Items stored in a collection

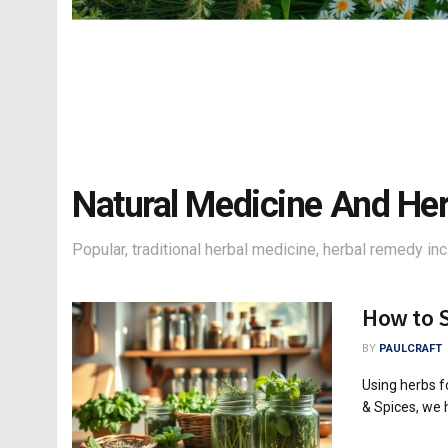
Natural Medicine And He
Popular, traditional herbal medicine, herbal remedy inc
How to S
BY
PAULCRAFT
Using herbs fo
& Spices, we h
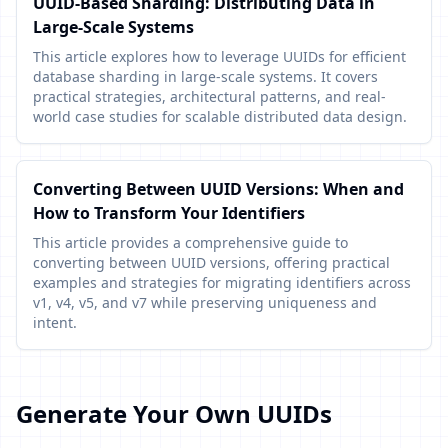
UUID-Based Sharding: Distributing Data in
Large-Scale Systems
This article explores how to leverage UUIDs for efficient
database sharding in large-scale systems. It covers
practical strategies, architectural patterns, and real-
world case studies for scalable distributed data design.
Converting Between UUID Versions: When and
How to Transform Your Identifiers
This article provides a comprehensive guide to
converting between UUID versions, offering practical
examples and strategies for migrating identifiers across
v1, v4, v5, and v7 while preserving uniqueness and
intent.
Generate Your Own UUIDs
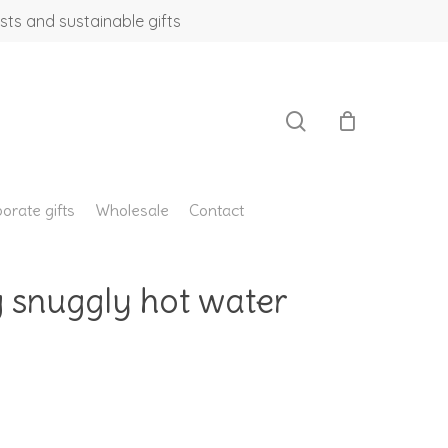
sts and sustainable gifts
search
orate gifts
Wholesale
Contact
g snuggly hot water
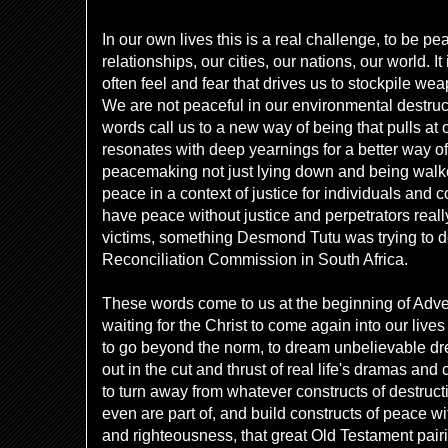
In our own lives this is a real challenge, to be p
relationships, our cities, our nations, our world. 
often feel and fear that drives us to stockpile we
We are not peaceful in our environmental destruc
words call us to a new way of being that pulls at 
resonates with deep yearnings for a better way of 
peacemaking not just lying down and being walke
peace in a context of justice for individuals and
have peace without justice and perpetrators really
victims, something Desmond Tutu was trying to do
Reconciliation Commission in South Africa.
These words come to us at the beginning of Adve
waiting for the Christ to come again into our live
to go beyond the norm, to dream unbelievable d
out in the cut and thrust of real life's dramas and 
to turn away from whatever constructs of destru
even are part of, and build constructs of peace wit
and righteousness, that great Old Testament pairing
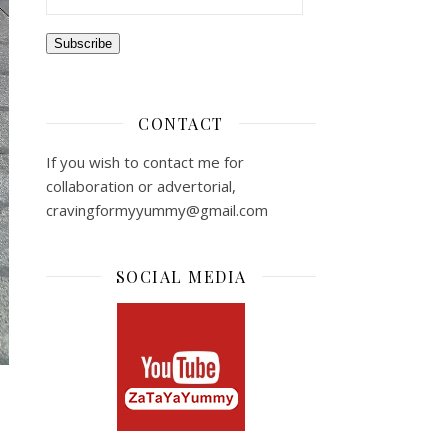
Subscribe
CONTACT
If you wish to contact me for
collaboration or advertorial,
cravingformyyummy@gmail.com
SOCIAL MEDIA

Action item
Transcribe the text of every record above, reproducing each line precisely and in its original order. Leave the pictures out of your answer.

Worked solution
Natural Medicine And He
Popular, traditional herbal medicine, herbal remedy inc
How to S
BY
PAULCRAFT
Using herbs fo
& Spices, we h
UUID-Based Sharding: Distributing Data in
Large-Scale Systems
This article explores how to leverage UUIDs for efficient
database sharding in large-scale systems. It covers
practical strategies, architectural patterns, and real-
world case studies for scalable distributed data design.
Converting Between UUID Versions: When and
How to Transform Your Identifiers
This article provides a comprehensive guide to
converting between UUID versions, offering practical
examples and strategies for migrating identifiers across
v1, v4, v5, and v7 while preserving uniqueness and
intent.
Generate Your Own UUIDs
sts and sustainable gifts
search
orate gifts
Wholesale
Contact
g snuggly hot water
In our own lives this is a real challenge, to be p
relationships, our cities, our nations, our world. 
often feel and fear that drives us to stockpile we
We are not peaceful in our environmental destruc
words call us to a new way of being that pulls at 
resonates with deep yearnings for a better way of 
peacemaking not just lying down and being walke
peace in a context of justice for individuals and
have peace without justice and perpetrators really
victims, something Desmond Tutu was trying to do
Reconciliation Commission in South Africa.
These words come to us at the beginning of Adve
waiting for the Christ to come again into our live
to go beyond the norm, to dream unbelievable d
out in the cut and thrust of real life's dramas and 
to turn away from whatever constructs of destru
even are part of, and build constructs of peace wit
and righteousness, that great Old Testament pairing
Subscribe
CONTACT
If you wish to contact me for
collaboration or advertorial,
cravingformyyummy@gmail.com
SOCIAL MEDIA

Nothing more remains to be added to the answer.